• _REQUIRED TASKS_
**1.** In the text on HSBC's response to breakup demands, how much did the bank's analysis say carving out a relatively small European bank in a single market could cost?
**2.** From the text on HSBC's response to breakup demands, print the part that opens with the words containing "Quinn also rebuffed" and closes with "Kong in 2020.", reproducing it word for word.

• _TEXT EXCERPT_

However, the lender’s chief executive, Noel Quinn, used Monday’s earnings announcement to hit back at demands for a breakup, defending the bank’s strategy and stressing its success was dependent on maintaining its global network.
Quinn told reporters that the bank had hired external lawyers and consultants to consider the costs and benefits of a split but ultimately determined: “Alternative structural options will not deliver increased value for shareholders.”
He said: “Rather, they would have a material negative impact on value, and our current strategy is the fastest and safest way to get to the higher returns and dividends we all want to see … The primary factor is about disruption to, and potential loss of, the international synergies.”
He said HSBC’s analysis showed that carving out a relatively small European bank in a single market could cost more than $2bn, “and even then, has a high risk of failure. So you can understand the risks of standing up separate entities for a franchise of our size … the cost and execution risks over a three-to-five-year period are material.”
Quinn also rebuffed calls by the Hong Kong politician Christine Fong for Ping An to take a seat on HSBC’s board. Quinn claimed any such move could pose a conflict of interest “given the overlapping business models and given the overlaps in geography”.
Ping An is the latest in a line of critics putting pressure on HSBC, which has been pushed to consider its loyalties amid political tensions between the east and west after controversially accepting China’s authoritarian crackdown on democracy in Hong Kong in 2020.
However, Quinn denied that calls for a split were politically motivated. “The conversations between ourselves and Ping An have been purely around commercial issues. We do not see this as an issue of politics,” he said.
“We believe also that the strategy that we’re pursuing as an international bank, alongside many of our peers and global competitors, is a strategy has stood in good stead over the past 157 years and will continue to serve us well.”

• _SUPPLIED INFORMATION_
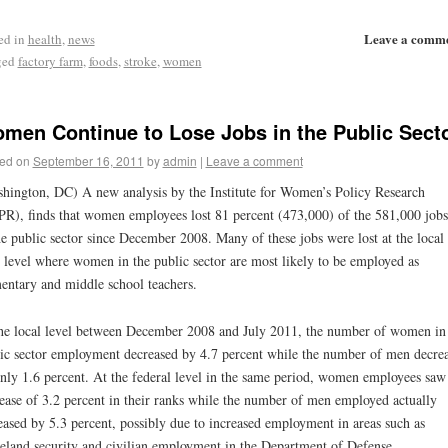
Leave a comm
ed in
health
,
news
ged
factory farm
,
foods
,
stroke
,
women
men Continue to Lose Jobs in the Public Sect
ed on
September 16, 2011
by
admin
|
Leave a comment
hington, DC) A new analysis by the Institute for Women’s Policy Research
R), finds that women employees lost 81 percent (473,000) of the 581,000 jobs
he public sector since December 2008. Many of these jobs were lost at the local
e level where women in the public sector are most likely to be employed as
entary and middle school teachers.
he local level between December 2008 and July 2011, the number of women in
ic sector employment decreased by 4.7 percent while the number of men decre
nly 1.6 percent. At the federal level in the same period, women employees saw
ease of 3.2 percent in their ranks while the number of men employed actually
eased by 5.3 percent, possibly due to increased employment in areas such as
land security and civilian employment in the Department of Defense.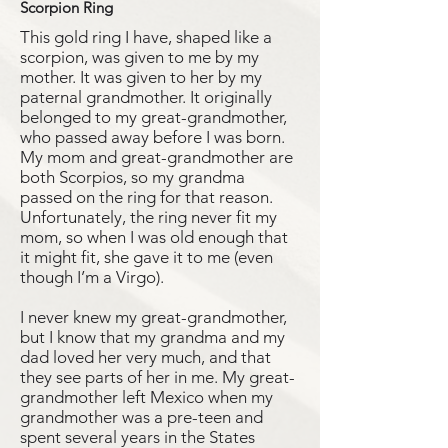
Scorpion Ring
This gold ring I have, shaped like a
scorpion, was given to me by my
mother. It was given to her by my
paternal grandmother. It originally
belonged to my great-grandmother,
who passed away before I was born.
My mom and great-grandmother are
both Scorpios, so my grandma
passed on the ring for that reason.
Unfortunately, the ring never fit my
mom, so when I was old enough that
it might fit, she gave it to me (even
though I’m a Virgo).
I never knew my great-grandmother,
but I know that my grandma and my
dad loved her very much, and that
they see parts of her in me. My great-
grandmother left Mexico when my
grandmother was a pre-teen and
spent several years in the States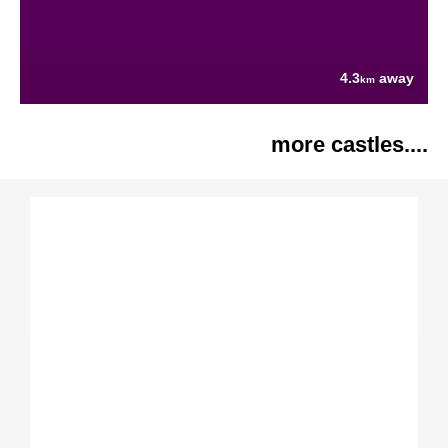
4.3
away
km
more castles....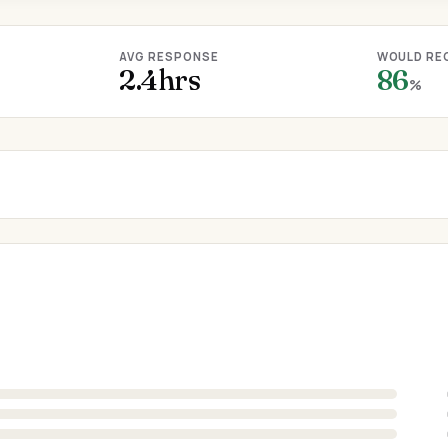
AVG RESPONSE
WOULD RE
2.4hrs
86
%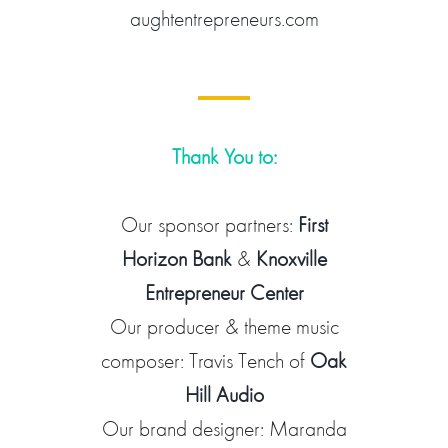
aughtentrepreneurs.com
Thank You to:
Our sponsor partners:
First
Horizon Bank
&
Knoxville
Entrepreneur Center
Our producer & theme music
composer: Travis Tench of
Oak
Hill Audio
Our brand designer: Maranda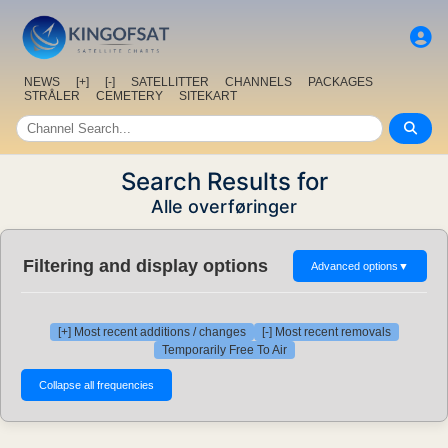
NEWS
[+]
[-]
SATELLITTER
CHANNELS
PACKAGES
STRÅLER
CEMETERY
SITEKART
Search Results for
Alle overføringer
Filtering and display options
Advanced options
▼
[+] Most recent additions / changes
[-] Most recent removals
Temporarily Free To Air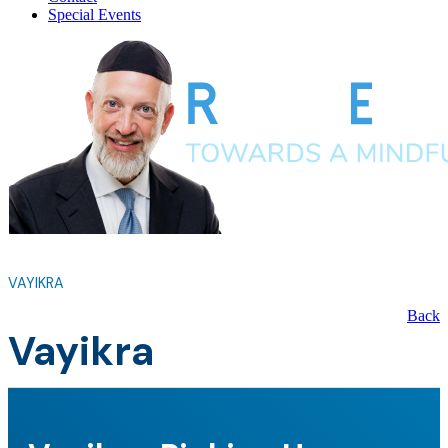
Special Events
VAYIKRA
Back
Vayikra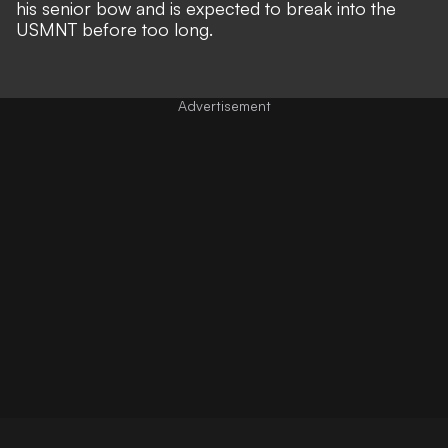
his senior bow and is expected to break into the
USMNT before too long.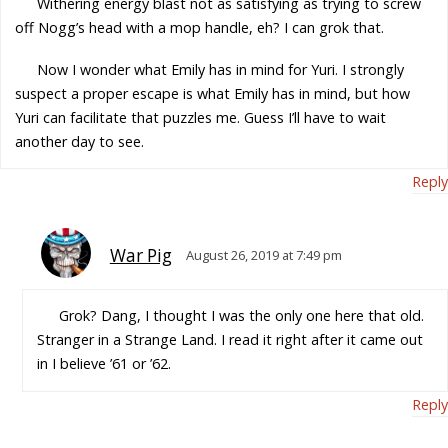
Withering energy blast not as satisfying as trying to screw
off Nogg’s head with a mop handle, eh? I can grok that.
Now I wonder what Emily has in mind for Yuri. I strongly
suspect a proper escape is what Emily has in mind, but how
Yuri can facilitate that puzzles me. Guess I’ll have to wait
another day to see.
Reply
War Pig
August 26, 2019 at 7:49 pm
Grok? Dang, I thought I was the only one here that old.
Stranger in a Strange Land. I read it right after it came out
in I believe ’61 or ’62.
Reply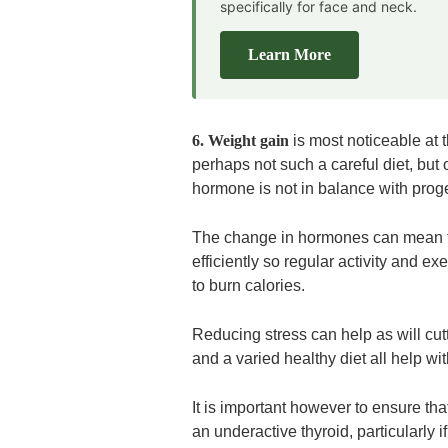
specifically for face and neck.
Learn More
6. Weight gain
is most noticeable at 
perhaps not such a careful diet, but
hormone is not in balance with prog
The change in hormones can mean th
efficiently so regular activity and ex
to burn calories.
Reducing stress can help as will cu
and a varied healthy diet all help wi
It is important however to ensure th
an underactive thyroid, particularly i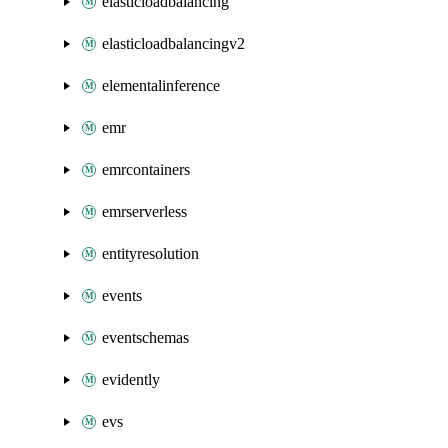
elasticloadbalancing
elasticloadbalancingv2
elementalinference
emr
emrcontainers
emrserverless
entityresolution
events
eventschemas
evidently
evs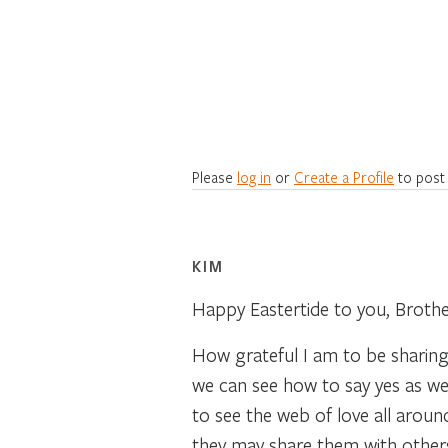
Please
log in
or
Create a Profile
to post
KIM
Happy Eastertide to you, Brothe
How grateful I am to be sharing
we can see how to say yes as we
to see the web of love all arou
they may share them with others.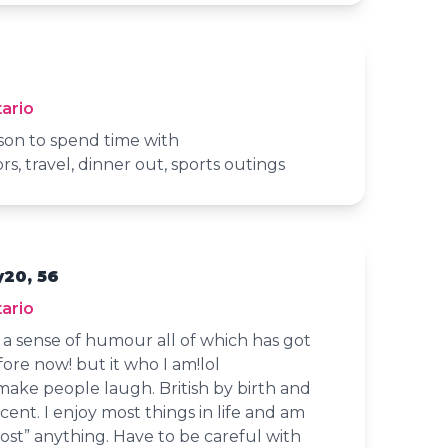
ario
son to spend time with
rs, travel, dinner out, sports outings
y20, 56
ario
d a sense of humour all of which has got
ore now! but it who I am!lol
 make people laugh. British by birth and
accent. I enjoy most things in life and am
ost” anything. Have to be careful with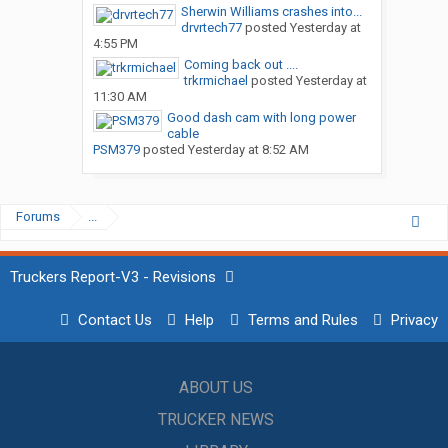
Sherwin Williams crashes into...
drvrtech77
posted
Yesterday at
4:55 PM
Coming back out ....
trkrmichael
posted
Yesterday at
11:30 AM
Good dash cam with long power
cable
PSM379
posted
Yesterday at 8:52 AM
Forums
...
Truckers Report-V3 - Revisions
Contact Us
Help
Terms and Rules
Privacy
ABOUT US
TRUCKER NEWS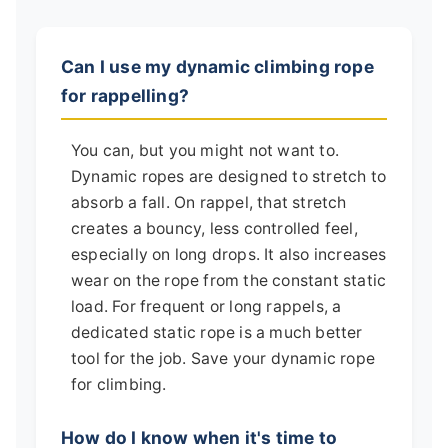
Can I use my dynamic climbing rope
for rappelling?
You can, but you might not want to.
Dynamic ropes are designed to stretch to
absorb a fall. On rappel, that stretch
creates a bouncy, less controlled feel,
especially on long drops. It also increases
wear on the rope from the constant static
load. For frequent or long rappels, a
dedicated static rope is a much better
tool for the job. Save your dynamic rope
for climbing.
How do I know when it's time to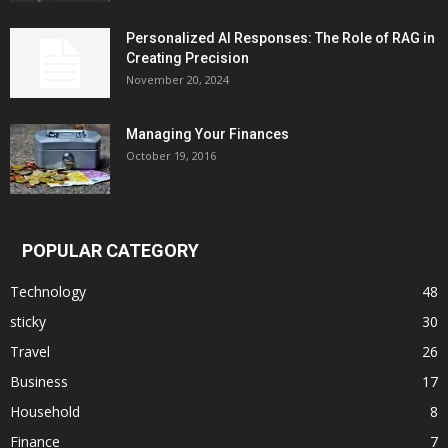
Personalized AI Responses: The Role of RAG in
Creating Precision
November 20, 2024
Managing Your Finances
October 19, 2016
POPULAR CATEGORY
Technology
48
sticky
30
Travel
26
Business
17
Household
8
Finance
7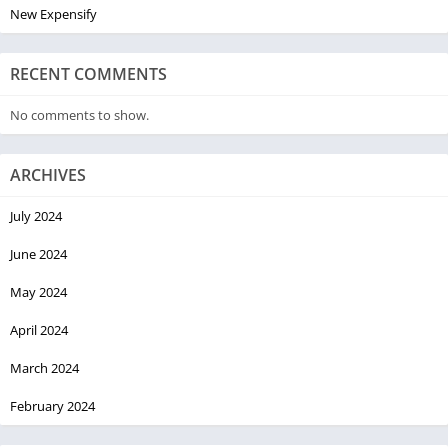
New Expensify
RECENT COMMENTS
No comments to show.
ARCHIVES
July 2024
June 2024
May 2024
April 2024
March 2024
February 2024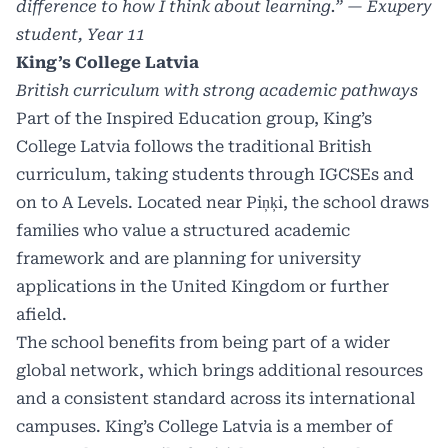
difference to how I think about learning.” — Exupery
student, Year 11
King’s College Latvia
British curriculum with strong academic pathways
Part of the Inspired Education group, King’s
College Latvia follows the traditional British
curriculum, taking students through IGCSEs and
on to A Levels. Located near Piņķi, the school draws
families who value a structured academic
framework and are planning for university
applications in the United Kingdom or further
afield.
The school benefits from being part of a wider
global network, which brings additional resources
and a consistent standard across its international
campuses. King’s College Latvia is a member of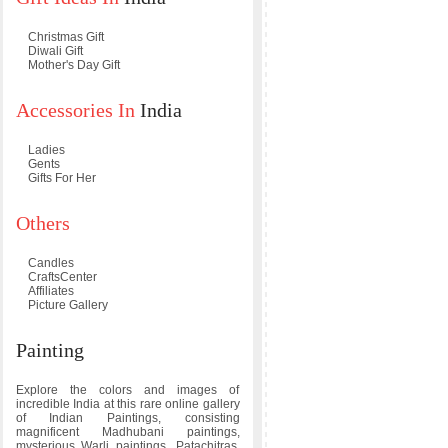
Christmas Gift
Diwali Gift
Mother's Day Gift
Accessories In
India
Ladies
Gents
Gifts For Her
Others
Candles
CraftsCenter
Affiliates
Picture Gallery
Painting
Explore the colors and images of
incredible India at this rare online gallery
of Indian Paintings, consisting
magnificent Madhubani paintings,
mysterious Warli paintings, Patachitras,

• _OUTPUTS IN ORDER_
**1.** More than $2bn.

**2.**
Quinn also rebuffed calls by the Hong Kong politician Christine Fong for Ping An to take a seat on HSBC’s board. Quinn claimed any such move could pose a conflict of interest “given the overlapping business models and given the overlaps in geography”.
Ping An is the latest in a line of critics putting pressure on HSBC, which has been pushed to consider its loyalties amid political tensions between the east and west after controversially accepting China’s authoritarian crackdown on democracy in Hong Kong in 2020.